Work item:
Hunt through the lines below for the string "Margin" and copy each one that has it.

Stored items:
* * *

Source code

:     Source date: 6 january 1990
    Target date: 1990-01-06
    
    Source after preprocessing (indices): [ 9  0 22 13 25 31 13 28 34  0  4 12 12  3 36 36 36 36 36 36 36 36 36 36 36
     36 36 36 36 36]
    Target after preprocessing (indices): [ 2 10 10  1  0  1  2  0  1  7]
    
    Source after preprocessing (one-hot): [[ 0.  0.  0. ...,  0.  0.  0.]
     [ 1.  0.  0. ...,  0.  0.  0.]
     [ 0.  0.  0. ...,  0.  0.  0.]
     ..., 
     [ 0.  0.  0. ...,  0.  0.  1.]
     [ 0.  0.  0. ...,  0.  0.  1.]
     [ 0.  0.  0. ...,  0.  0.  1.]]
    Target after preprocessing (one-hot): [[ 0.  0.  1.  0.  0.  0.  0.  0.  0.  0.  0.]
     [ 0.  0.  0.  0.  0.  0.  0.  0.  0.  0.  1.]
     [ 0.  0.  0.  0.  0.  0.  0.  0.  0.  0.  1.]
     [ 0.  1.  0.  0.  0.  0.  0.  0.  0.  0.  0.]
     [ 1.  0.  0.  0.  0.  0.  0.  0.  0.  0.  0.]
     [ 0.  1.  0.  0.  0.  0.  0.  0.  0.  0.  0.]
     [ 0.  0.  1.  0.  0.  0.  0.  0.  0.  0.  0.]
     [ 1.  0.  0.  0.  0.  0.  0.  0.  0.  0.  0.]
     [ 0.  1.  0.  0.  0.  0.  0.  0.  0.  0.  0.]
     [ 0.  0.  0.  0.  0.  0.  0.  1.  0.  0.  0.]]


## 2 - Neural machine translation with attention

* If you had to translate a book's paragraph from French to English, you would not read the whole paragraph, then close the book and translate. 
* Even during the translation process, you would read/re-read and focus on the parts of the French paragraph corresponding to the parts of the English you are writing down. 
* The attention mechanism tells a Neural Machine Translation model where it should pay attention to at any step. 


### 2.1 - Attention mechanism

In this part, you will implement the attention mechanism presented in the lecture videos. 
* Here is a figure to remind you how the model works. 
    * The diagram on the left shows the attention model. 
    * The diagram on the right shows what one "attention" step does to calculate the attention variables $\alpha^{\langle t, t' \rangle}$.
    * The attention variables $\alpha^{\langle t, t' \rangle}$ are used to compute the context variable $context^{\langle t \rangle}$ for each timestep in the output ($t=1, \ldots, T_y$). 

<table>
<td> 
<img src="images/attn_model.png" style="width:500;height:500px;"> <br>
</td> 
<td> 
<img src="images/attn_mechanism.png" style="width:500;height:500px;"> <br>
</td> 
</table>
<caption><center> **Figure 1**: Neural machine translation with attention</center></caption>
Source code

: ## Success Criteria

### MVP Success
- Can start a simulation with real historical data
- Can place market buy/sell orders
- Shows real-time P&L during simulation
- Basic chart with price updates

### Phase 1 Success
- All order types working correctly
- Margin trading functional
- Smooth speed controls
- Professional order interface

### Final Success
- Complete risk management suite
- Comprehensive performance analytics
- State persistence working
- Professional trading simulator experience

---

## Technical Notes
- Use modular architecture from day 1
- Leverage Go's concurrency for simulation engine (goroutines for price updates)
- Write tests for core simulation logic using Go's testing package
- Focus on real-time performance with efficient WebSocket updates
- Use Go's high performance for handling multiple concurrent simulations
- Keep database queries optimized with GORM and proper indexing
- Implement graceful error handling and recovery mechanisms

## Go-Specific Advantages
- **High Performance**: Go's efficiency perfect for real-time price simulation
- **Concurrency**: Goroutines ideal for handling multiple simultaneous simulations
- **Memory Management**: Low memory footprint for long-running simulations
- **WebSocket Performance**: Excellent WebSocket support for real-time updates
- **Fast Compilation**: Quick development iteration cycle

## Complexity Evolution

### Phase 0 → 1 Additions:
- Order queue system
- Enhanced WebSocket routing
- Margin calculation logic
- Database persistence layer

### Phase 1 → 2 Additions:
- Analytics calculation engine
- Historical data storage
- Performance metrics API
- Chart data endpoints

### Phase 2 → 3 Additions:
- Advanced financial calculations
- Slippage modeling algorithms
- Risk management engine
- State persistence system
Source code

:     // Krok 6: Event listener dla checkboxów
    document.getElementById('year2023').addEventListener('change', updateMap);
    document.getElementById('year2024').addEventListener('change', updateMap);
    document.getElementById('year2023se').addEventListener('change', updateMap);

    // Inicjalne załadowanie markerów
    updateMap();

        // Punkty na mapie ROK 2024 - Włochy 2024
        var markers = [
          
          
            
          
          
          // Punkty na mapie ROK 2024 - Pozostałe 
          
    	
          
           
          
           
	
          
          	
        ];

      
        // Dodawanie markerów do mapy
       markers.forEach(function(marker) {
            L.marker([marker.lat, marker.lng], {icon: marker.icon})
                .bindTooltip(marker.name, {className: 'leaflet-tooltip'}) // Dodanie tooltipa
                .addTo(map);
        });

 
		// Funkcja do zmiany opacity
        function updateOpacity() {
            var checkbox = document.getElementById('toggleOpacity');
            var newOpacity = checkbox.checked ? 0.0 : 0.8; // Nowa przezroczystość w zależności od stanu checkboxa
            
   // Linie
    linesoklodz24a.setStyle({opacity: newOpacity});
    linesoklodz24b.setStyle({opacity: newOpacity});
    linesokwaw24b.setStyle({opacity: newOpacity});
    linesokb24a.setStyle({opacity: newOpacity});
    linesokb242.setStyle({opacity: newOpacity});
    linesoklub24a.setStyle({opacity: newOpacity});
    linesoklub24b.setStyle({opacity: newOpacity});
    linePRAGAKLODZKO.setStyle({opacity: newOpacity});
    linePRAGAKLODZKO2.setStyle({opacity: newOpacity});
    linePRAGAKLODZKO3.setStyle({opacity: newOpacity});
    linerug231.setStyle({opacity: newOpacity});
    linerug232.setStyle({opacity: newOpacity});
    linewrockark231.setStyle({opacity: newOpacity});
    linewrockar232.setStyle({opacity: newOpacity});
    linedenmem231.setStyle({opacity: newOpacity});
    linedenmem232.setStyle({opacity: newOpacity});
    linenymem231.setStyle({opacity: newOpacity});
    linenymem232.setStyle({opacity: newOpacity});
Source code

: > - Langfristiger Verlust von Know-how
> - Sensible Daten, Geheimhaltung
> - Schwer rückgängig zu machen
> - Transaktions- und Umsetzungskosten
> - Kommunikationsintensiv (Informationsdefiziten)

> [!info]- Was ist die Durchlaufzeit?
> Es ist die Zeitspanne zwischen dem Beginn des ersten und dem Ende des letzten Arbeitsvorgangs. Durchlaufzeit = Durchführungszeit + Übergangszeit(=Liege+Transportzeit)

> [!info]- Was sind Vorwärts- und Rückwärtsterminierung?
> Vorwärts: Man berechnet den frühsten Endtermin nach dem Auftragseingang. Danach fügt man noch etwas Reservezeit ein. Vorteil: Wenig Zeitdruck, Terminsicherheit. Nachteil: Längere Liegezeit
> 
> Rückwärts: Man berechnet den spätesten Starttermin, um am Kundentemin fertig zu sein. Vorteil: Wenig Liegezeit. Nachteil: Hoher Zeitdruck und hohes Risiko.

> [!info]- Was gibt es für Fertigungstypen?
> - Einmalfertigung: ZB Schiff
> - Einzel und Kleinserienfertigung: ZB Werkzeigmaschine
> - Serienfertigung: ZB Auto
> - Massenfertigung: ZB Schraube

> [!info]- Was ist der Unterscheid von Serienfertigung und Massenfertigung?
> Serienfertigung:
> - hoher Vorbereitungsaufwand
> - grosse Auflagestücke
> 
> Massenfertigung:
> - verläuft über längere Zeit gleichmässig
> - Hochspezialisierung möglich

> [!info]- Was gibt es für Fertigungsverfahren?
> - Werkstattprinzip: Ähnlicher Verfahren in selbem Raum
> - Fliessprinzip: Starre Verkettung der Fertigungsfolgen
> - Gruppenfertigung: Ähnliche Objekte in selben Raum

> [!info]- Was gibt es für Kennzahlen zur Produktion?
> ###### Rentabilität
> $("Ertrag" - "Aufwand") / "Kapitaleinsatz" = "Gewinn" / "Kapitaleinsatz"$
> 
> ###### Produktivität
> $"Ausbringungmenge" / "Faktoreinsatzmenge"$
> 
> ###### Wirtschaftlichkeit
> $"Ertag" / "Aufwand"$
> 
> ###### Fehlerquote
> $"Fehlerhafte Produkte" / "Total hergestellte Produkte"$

* * *

The completed task:
- Margin trading functional
- Margin calculation logic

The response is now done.